Hattori was one of ten students selected for the dance. So was Olivia Anderson, a dance major who has studied many dance styles. She was drawn to the movement and emotion in Brown’s choreography. 

“The choreography is challenging yet so invigorating to perform,” Anderson says. “It is an exciting mix of styles, and it challenged me to bring my individuality and heart to the movement. There is a sense of release, freedom, and deep intention in every move. It’s not just movement for movement’s sake.”

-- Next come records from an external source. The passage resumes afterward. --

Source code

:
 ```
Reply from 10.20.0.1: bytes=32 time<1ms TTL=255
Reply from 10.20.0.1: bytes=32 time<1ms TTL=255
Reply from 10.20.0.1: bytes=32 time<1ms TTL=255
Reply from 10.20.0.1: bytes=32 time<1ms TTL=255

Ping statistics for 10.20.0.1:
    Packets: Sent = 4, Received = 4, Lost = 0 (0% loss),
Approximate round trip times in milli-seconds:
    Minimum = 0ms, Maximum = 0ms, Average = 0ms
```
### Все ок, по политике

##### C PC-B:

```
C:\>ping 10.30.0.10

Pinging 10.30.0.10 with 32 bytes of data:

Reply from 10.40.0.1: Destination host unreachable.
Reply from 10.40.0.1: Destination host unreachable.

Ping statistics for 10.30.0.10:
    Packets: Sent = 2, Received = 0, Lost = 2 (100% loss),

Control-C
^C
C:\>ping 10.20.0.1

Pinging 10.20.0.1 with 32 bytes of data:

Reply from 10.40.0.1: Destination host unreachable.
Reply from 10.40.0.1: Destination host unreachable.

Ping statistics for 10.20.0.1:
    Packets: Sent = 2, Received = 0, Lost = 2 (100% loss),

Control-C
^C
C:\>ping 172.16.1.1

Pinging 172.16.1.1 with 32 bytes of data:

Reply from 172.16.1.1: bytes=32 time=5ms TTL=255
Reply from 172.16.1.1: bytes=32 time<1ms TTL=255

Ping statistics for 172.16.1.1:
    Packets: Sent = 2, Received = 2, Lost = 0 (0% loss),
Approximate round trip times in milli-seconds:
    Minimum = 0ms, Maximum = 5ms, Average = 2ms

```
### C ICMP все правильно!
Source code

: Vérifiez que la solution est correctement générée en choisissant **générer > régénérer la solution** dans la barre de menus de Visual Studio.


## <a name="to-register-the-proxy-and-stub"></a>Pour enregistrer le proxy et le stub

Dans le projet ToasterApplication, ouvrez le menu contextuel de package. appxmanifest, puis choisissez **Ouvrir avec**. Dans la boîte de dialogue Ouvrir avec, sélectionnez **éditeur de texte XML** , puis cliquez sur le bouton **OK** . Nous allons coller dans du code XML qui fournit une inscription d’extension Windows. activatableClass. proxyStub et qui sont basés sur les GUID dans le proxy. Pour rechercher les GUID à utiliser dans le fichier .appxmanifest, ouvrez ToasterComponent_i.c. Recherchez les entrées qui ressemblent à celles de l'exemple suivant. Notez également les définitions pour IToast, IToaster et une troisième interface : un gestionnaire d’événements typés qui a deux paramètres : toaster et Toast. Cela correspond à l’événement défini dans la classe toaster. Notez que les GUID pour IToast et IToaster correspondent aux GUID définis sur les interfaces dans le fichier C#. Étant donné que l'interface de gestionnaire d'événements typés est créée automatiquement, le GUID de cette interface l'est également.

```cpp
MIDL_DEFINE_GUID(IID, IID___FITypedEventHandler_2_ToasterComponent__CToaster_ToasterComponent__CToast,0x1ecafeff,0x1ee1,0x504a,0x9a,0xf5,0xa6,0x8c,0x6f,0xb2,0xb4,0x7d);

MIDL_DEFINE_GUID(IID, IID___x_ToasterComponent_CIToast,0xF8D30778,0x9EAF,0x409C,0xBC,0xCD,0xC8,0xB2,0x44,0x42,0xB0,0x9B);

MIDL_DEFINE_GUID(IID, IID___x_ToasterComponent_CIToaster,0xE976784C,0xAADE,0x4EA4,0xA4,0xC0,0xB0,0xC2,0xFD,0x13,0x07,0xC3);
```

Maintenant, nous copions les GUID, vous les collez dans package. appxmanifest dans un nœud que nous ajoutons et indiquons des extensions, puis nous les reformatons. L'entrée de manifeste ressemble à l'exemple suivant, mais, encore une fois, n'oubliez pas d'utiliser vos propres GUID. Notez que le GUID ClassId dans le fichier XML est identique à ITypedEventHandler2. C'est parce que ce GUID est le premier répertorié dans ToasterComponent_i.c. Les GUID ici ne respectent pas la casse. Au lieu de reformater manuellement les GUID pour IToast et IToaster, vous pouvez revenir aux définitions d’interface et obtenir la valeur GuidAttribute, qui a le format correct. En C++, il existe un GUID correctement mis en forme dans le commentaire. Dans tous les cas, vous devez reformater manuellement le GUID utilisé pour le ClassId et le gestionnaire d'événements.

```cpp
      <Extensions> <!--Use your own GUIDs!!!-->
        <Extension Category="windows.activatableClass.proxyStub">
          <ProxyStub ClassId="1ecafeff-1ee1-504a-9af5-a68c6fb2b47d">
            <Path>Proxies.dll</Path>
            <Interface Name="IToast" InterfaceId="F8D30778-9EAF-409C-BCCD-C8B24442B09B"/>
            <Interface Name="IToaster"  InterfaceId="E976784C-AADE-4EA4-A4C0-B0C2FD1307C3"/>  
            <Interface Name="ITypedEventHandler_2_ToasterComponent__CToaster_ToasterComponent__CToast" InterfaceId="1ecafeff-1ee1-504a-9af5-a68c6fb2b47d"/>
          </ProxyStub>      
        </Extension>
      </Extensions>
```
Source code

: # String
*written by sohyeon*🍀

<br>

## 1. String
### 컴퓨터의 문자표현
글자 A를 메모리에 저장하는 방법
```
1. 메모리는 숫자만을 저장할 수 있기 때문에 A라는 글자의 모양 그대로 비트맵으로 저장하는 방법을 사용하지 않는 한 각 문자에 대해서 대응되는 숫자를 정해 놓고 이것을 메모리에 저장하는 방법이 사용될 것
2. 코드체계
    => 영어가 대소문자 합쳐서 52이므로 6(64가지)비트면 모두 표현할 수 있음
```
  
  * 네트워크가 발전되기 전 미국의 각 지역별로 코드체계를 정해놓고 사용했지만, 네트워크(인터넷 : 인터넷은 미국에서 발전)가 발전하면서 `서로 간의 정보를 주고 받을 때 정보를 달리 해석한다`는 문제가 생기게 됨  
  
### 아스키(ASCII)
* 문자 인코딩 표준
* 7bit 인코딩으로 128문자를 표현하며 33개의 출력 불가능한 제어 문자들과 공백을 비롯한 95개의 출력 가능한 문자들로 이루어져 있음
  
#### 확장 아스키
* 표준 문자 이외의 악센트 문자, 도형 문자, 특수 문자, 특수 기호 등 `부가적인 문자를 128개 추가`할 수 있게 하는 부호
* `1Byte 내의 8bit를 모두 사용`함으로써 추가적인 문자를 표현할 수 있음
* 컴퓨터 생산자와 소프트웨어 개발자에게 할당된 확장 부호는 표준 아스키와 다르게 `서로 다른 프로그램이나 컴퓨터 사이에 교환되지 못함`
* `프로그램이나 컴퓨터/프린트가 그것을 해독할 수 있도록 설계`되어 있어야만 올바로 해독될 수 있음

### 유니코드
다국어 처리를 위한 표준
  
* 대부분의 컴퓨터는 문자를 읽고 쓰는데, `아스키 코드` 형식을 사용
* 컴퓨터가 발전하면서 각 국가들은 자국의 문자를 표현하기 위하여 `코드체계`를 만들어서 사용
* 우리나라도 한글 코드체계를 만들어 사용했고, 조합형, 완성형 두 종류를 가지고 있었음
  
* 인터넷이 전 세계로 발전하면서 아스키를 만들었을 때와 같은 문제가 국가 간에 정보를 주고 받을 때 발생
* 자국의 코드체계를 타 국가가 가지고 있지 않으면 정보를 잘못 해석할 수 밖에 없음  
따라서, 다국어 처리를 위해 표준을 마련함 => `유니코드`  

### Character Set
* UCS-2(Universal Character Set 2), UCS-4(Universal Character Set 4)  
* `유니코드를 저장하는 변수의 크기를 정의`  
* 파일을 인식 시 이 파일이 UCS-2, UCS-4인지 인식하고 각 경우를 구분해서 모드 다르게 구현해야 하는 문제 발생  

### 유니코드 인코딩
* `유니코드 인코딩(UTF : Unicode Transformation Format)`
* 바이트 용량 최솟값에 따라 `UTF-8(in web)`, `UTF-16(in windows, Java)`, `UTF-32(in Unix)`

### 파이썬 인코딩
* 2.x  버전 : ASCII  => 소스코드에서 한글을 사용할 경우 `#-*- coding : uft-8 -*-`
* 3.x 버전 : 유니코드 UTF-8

Making the Impossible Possible

Brown chose “Dancing Spirit” for the residency because the dance suits many types of dancers. Still, until he began working with the students, he didn’t know if they would be able to perform the dance as intended or if adjustments would be necessary.

Ronald Brown and Arcell Cabuag, EVIDENCE dance company
Ronald Brown (right) and Arcell Cabuag. Photo by Quinton B. Wharton.

“The choreography isn’t easy, but there were all levels of dancers in the room and they really stepped it up,” Brown says of rehearsals. “Once we started cooking, it just started to fall into place. Arcell and I were happily surprised. We didn’t change anything.”

Salk credits Brown and Cabuag with understanding how to get the best from the students. She says working with students is not like working with professional dancers, and not all choreographers are able to adjust as effectively as they were.

“Restaging a work on undergraduate students, you’re walking the line between the educational mission — giving them a new vocabulary and an experience with a professional artist from outside their world — and maintaining the integrity of the work,” says Salk. “And everybody does that differently.”

Hattori particularly appreciated Brown and Cabuag assuring students that what might seem impossible at first can be achieved over time. “They told us that no matter how impossible something seems, if you go through each step of the process and just do the work, one day you will be surprised by what you’re capable of,” she says. “I’ll use that advice for all parts of my life.”

The sharing of such advice was an important aspect of Brown and Cabuag’s residency. At the end of difficult rehearsals, they often carved out time to sit with the students to process the experience and discuss how everyone was feeling. In those conversations, they also discussed their own journeys in the dance world.

Ron Brown talking to dance students at the end of reheasal.
At the end of a difficult dance rehearsal, Brown and Cabuag would talk with students about how everyone was feeling, and share their own experiences in the dance world. Photo by Juan Rodriguez.

“I was touched by the stories they shared and how willing they were to invite us into their world,” says Anderson. “Vulnerability from the choreographer helps break down some of the power structures in the room and allows the dancers to feel more comfortable being vulnerable too. They challenged and pushed us, but they were vocal about how much they believed in us.”

The Light Turns On

Brown and Cabuag left Seattle when their residency ended in mid-October. Salk has continued to work with the students, to ensure the performance is ready for the upcoming dance concert (details below). She plans to send video clips of rehearsals to Brown and Cabuag for their input and may have them talk with the dancers over Zoom.

While Brown looks forward to the UW performance of his work, he says it’s the journey — the opportunity to work with students — that compels him to participate in residencies like this one.

“I get to meet dancers and see lights turn on,” Brown says. He recalls one UW student who came to dance late and was trying to find her place in the dance world. During rehearsals, he saw her visibly gain confidence. “I could see her getting to ‘I can dance. I love to dance,’” he says. “I love seeing people discover that in the process.”

Ronald Brown’s “Dancing Spirt” will be performed at UW Dance Presents in Meany Hall from January 20 – 22.